Coffee is very good for you. It boosts your physical energy, gives you more physical strength and endurance, and stimulates your heart. It’s a great elevator of your mood.Coffee is very bad for you. It lowers bone density and puts you at greater risk of osteoporosis. It plays a role in many conception and birth-related difficulties for women. It increases the risk of blood clots in the brain and creates digestive problems.

This is what you hear from each side of the “coffee and health” discussion. Unfortunately, that may simply depend on who you talk to, which medical study you read, and how coffee makes you yourself feel. And, as some of the studies show, it may also depend on which elements in the coffee you’re talking about. So far, though, it appears at the very least that there aren’t any links between coffee and cancer.

This makes it one of the few food pleasures people indulge in these days that don’t seem to cause the disease. And yet at least one study has shown that in a single cup of certain types of coffee, there are more “rodent carcinogens” than the total of all pesticide residues a human being will encounter in their food in a year. On the other hand, humans are protected from many carcinogens that would harm other animals because of the multitude of natural defense enzymes in their bodies. So this still doesn’t necessarily mean coffee is a cancer risk.

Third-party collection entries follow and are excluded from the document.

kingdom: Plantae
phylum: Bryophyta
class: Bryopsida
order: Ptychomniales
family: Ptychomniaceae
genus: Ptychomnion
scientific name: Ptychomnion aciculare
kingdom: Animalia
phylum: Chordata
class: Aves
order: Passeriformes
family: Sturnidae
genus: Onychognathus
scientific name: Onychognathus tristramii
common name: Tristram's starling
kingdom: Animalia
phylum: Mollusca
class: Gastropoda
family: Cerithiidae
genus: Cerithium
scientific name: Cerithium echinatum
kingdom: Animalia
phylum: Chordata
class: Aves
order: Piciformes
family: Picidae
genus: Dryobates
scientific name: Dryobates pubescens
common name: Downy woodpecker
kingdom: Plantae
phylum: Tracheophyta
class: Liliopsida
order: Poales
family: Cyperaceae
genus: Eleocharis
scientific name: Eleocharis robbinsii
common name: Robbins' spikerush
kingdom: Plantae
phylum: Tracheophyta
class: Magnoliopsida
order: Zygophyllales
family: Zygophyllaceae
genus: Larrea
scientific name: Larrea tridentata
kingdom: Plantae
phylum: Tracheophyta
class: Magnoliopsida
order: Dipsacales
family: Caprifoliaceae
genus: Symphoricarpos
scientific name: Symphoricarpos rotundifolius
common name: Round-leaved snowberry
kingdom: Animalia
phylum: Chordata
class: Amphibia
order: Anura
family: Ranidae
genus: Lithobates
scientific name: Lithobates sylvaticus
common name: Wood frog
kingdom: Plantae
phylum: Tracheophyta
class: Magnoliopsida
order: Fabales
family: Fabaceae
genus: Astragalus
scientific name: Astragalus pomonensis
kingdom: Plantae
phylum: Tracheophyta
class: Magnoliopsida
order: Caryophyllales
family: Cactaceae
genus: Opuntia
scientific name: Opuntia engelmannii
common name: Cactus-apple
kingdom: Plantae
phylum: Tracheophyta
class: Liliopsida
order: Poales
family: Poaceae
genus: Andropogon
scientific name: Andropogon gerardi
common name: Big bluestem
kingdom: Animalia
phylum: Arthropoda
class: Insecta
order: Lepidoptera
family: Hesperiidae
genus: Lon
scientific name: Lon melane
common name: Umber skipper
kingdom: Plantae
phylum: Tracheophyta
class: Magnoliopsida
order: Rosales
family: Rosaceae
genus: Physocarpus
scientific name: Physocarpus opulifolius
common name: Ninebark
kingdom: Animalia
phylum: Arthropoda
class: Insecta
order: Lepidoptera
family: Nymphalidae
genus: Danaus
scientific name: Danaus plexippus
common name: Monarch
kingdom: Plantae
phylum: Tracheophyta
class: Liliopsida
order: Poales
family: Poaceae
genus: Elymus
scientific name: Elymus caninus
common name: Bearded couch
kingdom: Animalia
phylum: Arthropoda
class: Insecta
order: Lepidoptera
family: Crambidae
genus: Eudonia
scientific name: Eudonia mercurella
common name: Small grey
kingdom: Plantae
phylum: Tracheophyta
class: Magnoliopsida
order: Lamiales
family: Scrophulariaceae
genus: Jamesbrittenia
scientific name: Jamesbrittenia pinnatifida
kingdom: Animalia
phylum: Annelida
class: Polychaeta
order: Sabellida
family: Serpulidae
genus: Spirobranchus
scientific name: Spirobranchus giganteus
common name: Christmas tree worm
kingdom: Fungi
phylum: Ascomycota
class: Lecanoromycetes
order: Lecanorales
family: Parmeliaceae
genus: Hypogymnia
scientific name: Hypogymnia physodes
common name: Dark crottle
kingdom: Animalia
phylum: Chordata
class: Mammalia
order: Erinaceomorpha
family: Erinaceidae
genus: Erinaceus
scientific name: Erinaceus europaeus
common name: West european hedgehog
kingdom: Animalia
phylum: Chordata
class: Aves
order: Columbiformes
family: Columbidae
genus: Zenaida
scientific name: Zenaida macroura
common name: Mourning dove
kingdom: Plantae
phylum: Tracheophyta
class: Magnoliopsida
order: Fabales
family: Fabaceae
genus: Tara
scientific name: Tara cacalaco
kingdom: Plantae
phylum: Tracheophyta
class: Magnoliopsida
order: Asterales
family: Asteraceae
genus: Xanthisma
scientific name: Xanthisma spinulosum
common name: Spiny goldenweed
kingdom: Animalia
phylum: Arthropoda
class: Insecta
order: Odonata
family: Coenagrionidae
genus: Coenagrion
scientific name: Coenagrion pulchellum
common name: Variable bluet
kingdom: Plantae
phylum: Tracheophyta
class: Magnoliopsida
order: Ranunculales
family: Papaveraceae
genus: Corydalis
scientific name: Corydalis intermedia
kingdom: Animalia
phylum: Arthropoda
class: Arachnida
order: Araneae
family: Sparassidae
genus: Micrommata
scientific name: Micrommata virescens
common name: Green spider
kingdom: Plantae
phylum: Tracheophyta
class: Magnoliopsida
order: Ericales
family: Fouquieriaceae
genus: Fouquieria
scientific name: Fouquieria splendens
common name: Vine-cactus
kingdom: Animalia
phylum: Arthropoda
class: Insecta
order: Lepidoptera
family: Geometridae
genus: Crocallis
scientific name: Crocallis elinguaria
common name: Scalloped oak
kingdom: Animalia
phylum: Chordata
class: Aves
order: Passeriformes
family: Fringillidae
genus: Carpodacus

There does seem to be reliable evidence, however, of some risk of iron deficiency and problems with absorption as a result of drinking coffee. Mothers and infants seem especially prone to the deficiency, which lends at least a little credence to the concerns about birth-related problems. And there is no question that in people with sensitive digestive systems, coffee can aggravate their condition, creating heartburn and upset.

This is partly related to the fact that a compromised liver has more difficulty dealing with the caffeine. As to the mood elevation and brain function, coffee appears to help individuals with short-term memory, dealing with the tasks at hand, but might actually make it harder to remember information that relates to other things.

It’s the symptoms that sometimes arise when a person tries to quit drinking coffee that make people the most worried, and suggest health concerns that haven’t yet been deciphered. Many people experience outright anxiety and depression when coffee is removed from their diet, and others get severe headaches. For some, the craving for coffee can last months. All of this suggests actual addictive properties, but no one has yet proven definitively that coffee is an addictive substance.